**Task description:**
Write out every record exactly as it appears. Skip the pictures.

**Data provided:**
■ ■ ■ ■

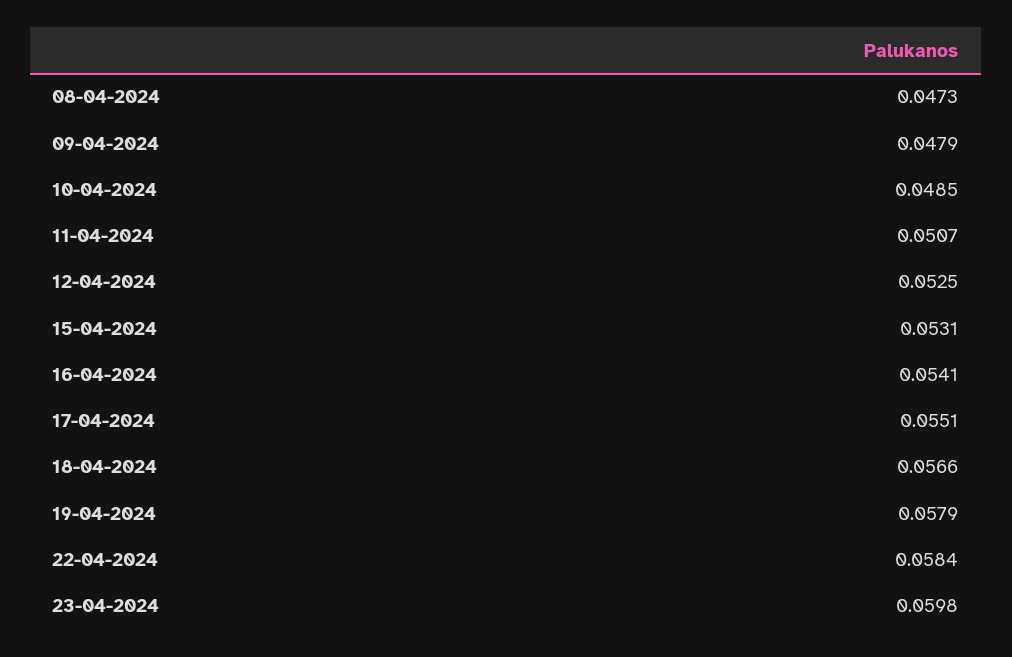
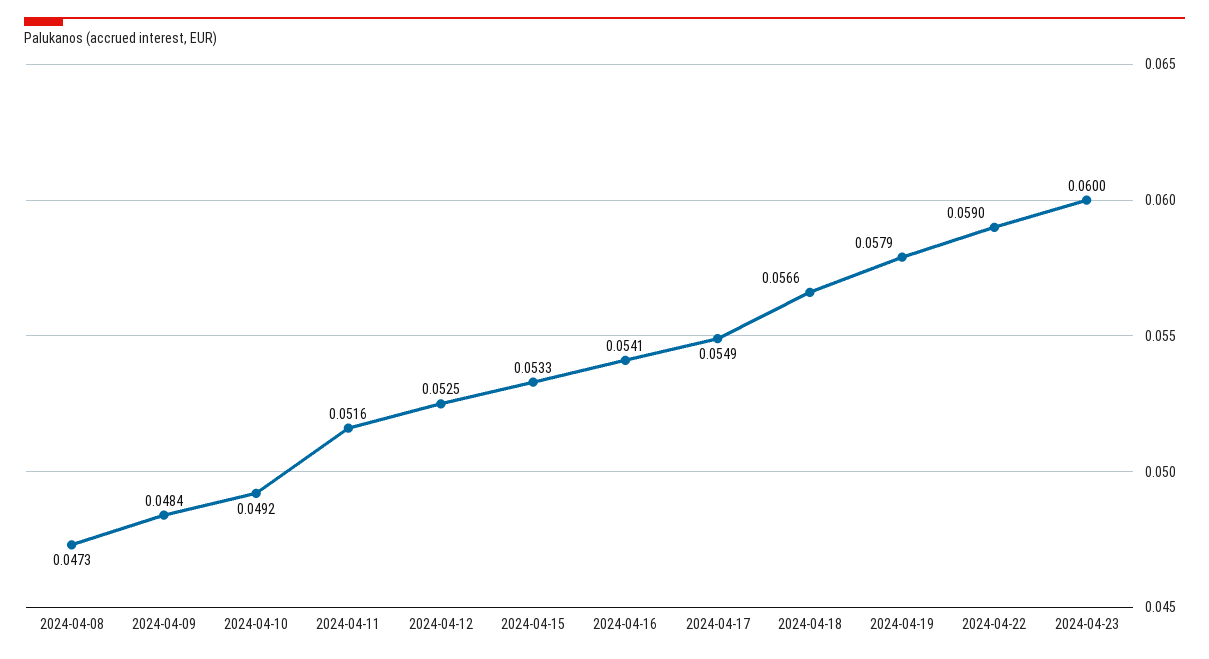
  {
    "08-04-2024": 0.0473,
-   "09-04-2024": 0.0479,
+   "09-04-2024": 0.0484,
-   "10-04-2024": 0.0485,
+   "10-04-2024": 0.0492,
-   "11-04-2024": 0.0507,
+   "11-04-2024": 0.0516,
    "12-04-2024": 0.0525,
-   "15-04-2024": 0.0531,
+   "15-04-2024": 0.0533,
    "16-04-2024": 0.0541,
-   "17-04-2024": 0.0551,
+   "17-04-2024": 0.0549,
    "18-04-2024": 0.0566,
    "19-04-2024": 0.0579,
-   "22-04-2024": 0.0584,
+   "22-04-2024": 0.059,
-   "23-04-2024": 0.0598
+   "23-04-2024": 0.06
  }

■ ■ ■ ■

**Task output:**
  {
    "08-04-2024": 0.0473,
-   "09-04-2024": 0.0479,
+   "09-04-2024": 0.0484,
-   "10-04-2024": 0.0485,
+   "10-04-2024": 0.0492,
-   "11-04-2024": 0.0507,
+   "11-04-2024": 0.0516,
    "12-04-2024": 0.0525,
-   "15-04-2024": 0.0531,
+   "15-04-2024": 0.0533,
    "16-04-2024": 0.0541,
-   "17-04-2024": 0.0551,
+   "17-04-2024": 0.0549,
    "18-04-2024": 0.0566,
    "19-04-2024": 0.0579,
-   "22-04-2024": 0.0584,
+   "22-04-2024": 0.059,
-   "23-04-2024": 0.0598
+   "23-04-2024": 0.06
  }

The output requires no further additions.